Ongoing research funded by the Center for Produce Safety aims to evaluate the efficacy of commercially available sanitizers against common foodborne pathogens and biofilms encountered during tree fruit harvesting, and then conduct a validation study of the best-performing treatments at commercial facilities.

During tree fruit harvesting, bins and containers that are not effectively cleaned and sanitized can foster microbial growth and provide a reservoir for cross-contamination of produce. Such containers have been implicated in past foodborne illness incidents.

However, undefined recommendations for cleaning and sanitation of harvesting bins and picking bags have created challenges for producers and handlers. The present project therefore aims to develop science-based recommendations that will help improve cleaning and sanitation practices for harvesting operations. Growers and packers may be able to reference the researchers’ work to inform container purchases or sanitizer choices.

Although the present study focuses on apples, the results should be applicable to any commodity that uses wood and plastic harvest bins or nylon picking bags.

The researchers began by testing five sanitizers—chlorine, chlorine dioxide, peracid, steam, and silver dihydrogen citrate—against Listeria monocytogenes, Salmonella, and Shiga toxin-producing Escherichia coli (STEC) on wood, plastic, and nylon coupons. The inoculated coupons were incubated for two, 24, or 96 hours after being exposed to one of the five sanitizers.

Sanitizers were tested against sessile and biofilm bacteria. Sessile organisms are pre-biofilm formation, in the beginning of their growth phase. Meanwhile, biofilms are protected microbial communities highly resistant to sanitizers. Sessile bacteria are more common in facilities that clean more regularly, whereas facilities that clean seasonally may find the data on biofilms more relevant.

Although data is still being reviewed by the researchers, some trends are beginning to emerge. For example, wood is very difficult to clean, and chlorine dioxide has been proving effective at pathogen reduction.
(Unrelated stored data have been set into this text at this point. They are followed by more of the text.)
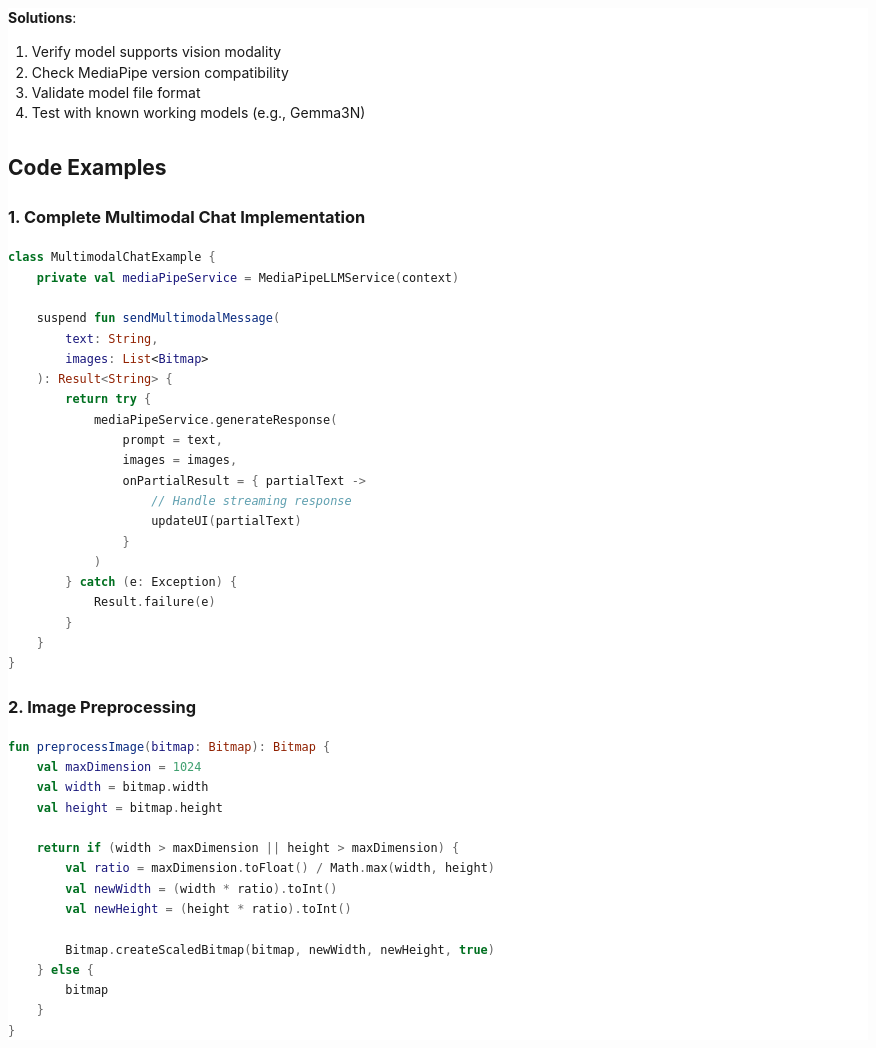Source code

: **Solutions**:
1. Verify model supports vision modality
2. Check MediaPipe version compatibility
3. Validate model file format
4. Test with known working models (e.g., Gemma3N)

## Code Examples

### 1. Complete Multimodal Chat Implementation

```kotlin
class MultimodalChatExample {
    private val mediaPipeService = MediaPipeLLMService(context)
    
    suspend fun sendMultimodalMessage(
        text: String, 
        images: List<Bitmap>
    ): Result<String> {
        return try {
            mediaPipeService.generateResponse(
                prompt = text,
                images = images,
                onPartialResult = { partialText ->
                    // Handle streaming response
                    updateUI(partialText)
                }
            )
        } catch (e: Exception) {
            Result.failure(e)
        }
    }
}
```

### 2. Image Preprocessing

```kotlin
fun preprocessImage(bitmap: Bitmap): Bitmap {
    val maxDimension = 1024
    val width = bitmap.width
    val height = bitmap.height
    
    return if (width > maxDimension || height > maxDimension) {
        val ratio = maxDimension.toFloat() / Math.max(width, height)
        val newWidth = (width * ratio).toInt()
        val newHeight = (height * ratio).toInt()
        
        Bitmap.createScaledBitmap(bitmap, newWidth, newHeight, true)
    } else {
        bitmap
    }
}
```
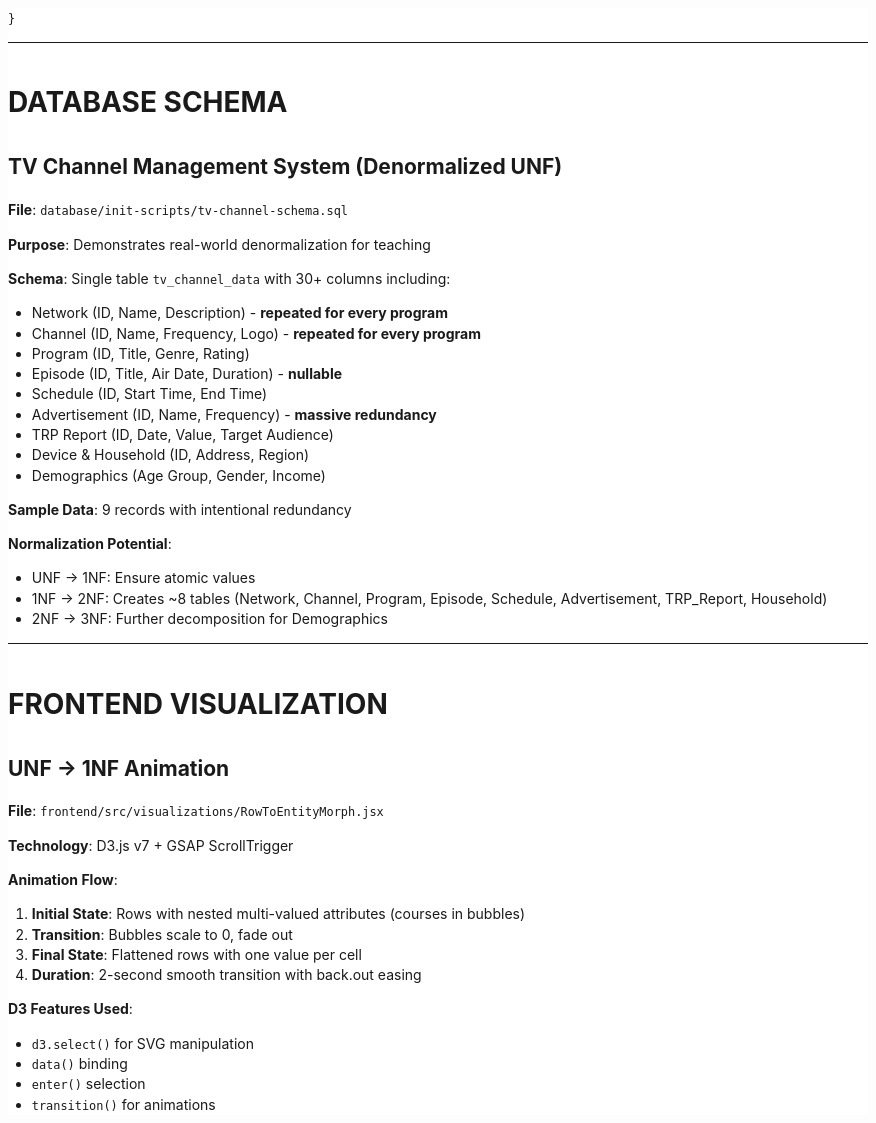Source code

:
```javascript
}
```

---

# DATABASE SCHEMA

## TV Channel Management System (Denormalized UNF)

**File**: `database/init-scripts/tv-channel-schema.sql`

**Purpose**: Demonstrates real-world denormalization for teaching

**Schema**: Single table `tv_channel_data` with 30+ columns including:
- Network (ID, Name, Description) - **repeated for every program**
- Channel (ID, Name, Frequency, Logo) - **repeated for every program**
- Program (ID, Title, Genre, Rating)
- Episode (ID, Title, Air Date, Duration) - **nullable**
- Schedule (ID, Start Time, End Time)
- Advertisement (ID, Name, Frequency) - **massive redundancy**
- TRP Report (ID, Date, Value, Target Audience)
- Device & Household (ID, Address, Region)
- Demographics (Age Group, Gender, Income)

**Sample Data**: 9 records with intentional redundancy

**Normalization Potential**: 
- UNF → 1NF: Ensure atomic values
- 1NF → 2NF: Creates ~8 tables (Network, Channel, Program, Episode, Schedule, Advertisement, TRP_Report, Household)
- 2NF → 3NF: Further decomposition for Demographics

---

# FRONTEND VISUALIZATION

## UNF → 1NF Animation

**File**: `frontend/src/visualizations/RowToEntityMorph.jsx`

**Technology**: D3.js v7 + GSAP ScrollTrigger

**Animation Flow**:
1. **Initial State**: Rows with nested multi-valued attributes (courses in bubbles)
2. **Transition**: Bubbles scale to 0, fade out
3. **Final State**: Flattened rows with one value per cell
4. **Duration**: 2-second smooth transition with back.out easing

**D3 Features Used**:
- `d3.select()` for SVG manipulation
- `data()` binding
- `enter()` selection
- `transition()` for animations

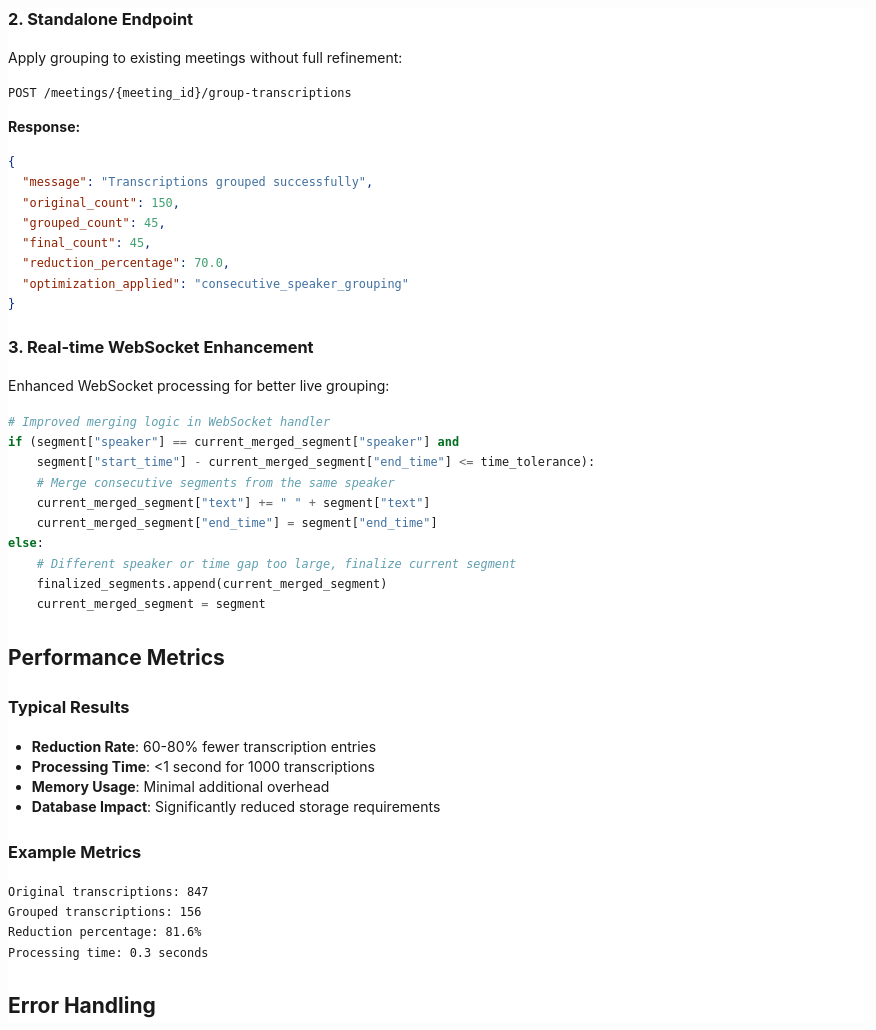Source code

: ### 2. **Standalone Endpoint**
Apply grouping to existing meetings without full refinement:

```bash
POST /meetings/{meeting_id}/group-transcriptions
```

**Response:**
```json
{
  "message": "Transcriptions grouped successfully",
  "original_count": 150,
  "grouped_count": 45,
  "final_count": 45,
  "reduction_percentage": 70.0,
  "optimization_applied": "consecutive_speaker_grouping"
}
```

### 3. **Real-time WebSocket Enhancement**
Enhanced WebSocket processing for better live grouping:

```python
# Improved merging logic in WebSocket handler
if (segment["speaker"] == current_merged_segment["speaker"] and 
    segment["start_time"] - current_merged_segment["end_time"] <= time_tolerance):
    # Merge consecutive segments from the same speaker
    current_merged_segment["text"] += " " + segment["text"]
    current_merged_segment["end_time"] = segment["end_time"]
else:
    # Different speaker or time gap too large, finalize current segment
    finalized_segments.append(current_merged_segment)
    current_merged_segment = segment
```

## Performance Metrics

### Typical Results
- **Reduction Rate**: 60-80% fewer transcription entries
- **Processing Time**: <1 second for 1000 transcriptions
- **Memory Usage**: Minimal additional overhead
- **Database Impact**: Significantly reduced storage requirements

### Example Metrics
```
Original transcriptions: 847
Grouped transcriptions: 156
Reduction percentage: 81.6%
Processing time: 0.3 seconds
```

## Error Handling
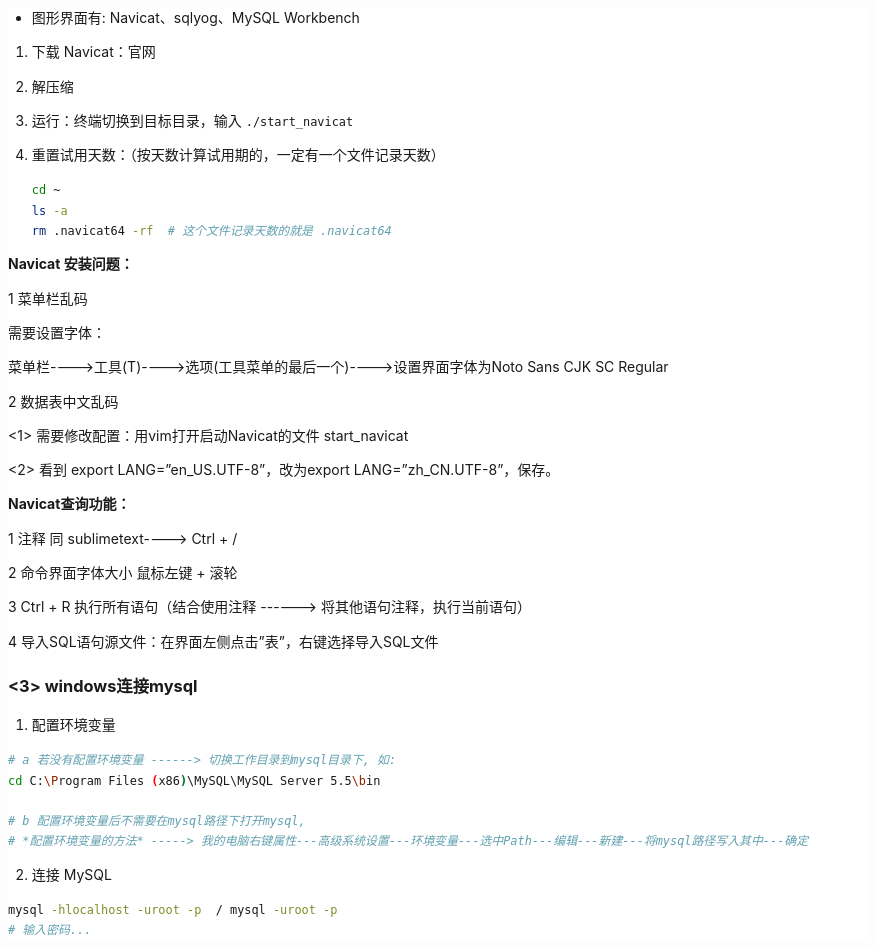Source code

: - 图形界面有: Navicat、sqlyog、MySQL Workbench



1. 下载 Navicat：官网

2. 解压缩

3. 运行：终端切换到目标目录，输入 `./start_navicat`

4. 重置试用天数：（按天数计算试用期的，一定有一个文件记录天数）

   ```bash
   cd ~
   ls -a
   rm .navicat64 -rf  # 这个文件记录天数的就是 .navicat64
   ```

 

**Navicat 安装问题：**

1 菜单栏乱码

需要设置字体：

菜单栏---->工具(T)---->选项(工具菜单的最后一个)---->设置界面字体为Noto Sans CJK SC Regular

2 数据表中文乱码

<1> 需要修改配置：用vim打开启动Navicat的文件 start_navicat

<2> 看到 export LANG=”en_US.UTF-8”，改为export LANG=”zh_CN.UTF-8”，保存。

 

**Navicat查询功能：**

1 注释	同 sublimetext----> Ctrl + /

2 命令界面字体大小	鼠标左键 + 滚轮

3 Ctrl + R 执行所有语句（结合使用注释 ------> 将其他语句注释，执行当前语句）

4 导入SQL语句源文件：在界面左侧点击”表”，右键选择导入SQL文件





### <3> windows连接mysql

1. 配置环境变量

 ```bash
# a 若没有配置环境变量 ------> 切换工作目录到mysql目录下, 如:
cd C:\Program Files (x86)\MySQL\MySQL Server 5.5\bin

# b 配置环境变量后不需要在mysql路径下打开mysql, 
# *配置环境变量的方法* -----> 我的电脑右键属性---高级系统设置---环境变量---选中Path---编辑---新建---将mysql路径写入其中---确定
 ```

2. 连接 MySQL

```bash
mysql -hlocalhost -uroot -p  / mysql -uroot -p
# 输入密码...
```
The next step of the project will be to conduct trials using the top-performing sanitizers at small-, medium-, and large-scale apple packinghouses in Kansas, Missouri, Iowa, and Washington during summer 2023. The researchers plan to inoculate bins and picking bags previously used by packing facilities. The researchers will then sanitize the containers under packinghouse conditions and observe the levels of pathogen reduction.

Industry helped guide the researchers with input. The project is led by Kansas State University’s (KSU’s) Valentina Trinetta, Ph.D. Co-principal investigators include Umet Yucel, Ph.D. and Manreet Bhular, Ph.D. of KSU; Faith Critzer, Ph.D. of University of Georgia; and Londa Nwadike, Ph.D. of the University of Missouri.